### BRIEF:
Write out all of the listing exactly. Add nothing to it.

### EXERCISE DATA:
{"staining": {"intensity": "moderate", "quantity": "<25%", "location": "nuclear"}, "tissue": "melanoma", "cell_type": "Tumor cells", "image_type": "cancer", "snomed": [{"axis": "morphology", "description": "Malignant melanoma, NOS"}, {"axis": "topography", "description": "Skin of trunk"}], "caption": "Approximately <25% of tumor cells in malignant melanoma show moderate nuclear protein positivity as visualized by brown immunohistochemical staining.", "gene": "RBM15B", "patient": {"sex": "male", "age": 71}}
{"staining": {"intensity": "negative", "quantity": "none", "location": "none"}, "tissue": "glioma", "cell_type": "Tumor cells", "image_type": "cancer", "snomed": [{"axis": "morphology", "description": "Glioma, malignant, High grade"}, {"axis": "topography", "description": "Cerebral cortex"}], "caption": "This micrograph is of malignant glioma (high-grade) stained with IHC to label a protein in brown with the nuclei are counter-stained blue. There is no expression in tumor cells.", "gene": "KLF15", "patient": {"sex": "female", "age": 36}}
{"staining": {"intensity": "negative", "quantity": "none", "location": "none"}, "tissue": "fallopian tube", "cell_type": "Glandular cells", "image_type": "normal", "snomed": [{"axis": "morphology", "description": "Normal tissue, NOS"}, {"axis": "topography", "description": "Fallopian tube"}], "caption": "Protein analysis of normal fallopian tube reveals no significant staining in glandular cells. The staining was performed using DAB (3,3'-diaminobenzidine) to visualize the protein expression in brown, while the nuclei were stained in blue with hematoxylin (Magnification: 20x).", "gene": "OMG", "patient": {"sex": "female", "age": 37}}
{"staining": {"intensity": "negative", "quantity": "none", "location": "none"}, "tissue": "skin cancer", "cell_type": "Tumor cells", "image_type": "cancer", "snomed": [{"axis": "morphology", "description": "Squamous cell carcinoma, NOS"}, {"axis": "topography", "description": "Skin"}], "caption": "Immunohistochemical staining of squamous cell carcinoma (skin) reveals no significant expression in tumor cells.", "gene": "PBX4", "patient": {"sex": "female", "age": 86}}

### OUTPUT OF THE TASK:
{"staining": {"intensity": "moderate", "quantity": "<25%", "location": "nuclear"}, "tissue": "melanoma", "cell_type": "Tumor cells", "image_type": "cancer", "snomed": [{"axis": "morphology", "description": "Malignant melanoma, NOS"}, {"axis": "topography", "description": "Skin of trunk"}], "caption": "Approximately <25% of tumor cells in malignant melanoma show moderate nuclear protein positivity as visualized by brown immunohistochemical staining.", "gene": "RBM15B", "patient": {"sex": "male", "age": 71}}
{"staining": {"intensity": "negative", "quantity": "none", "location": "none"}, "tissue": "glioma", "cell_type": "Tumor cells", "image_type": "cancer", "snomed": [{"axis": "morphology", "description": "Glioma, malignant, High grade"}, {"axis": "topography", "description": "Cerebral cortex"}], "caption": "This micrograph is of malignant glioma (high-grade) stained with IHC to label a protein in brown with the nuclei are counter-stained blue. There is no expression in tumor cells.", "gene": "KLF15", "patient": {"sex": "female", "age": 36}}
{"staining": {"intensity": "negative", "quantity": "none", "location": "none"}, "tissue": "fallopian tube", "cell_type": "Glandular cells", "image_type": "normal", "snomed": [{"axis": "morphology", "description": "Normal tissue, NOS"}, {"axis": "topography", "description": "Fallopian tube"}], "caption": "Protein analysis of normal fallopian tube reveals no significant staining in glandular cells. The staining was performed using DAB (3,3'-diaminobenzidine) to visualize the protein expression in brown, while the nuclei were stained in blue with hematoxylin (Magnification: 20x).", "gene": "OMG", "patient": {"sex": "female", "age": 37}}
{"staining": {"intensity": "negative", "quantity": "none", "location": "none"}, "tissue": "skin cancer", "cell_type": "Tumor cells", "image_type": "cancer", "snomed": [{"axis": "morphology", "description": "Squamous cell carcinoma, NOS"}, {"axis": "topography", "description": "Skin"}], "caption": "Immunohistochemical staining of squamous cell carcinoma (skin) reveals no significant expression in tumor cells.", "gene": "PBX4", "patient": {"sex": "female", "age": 86}}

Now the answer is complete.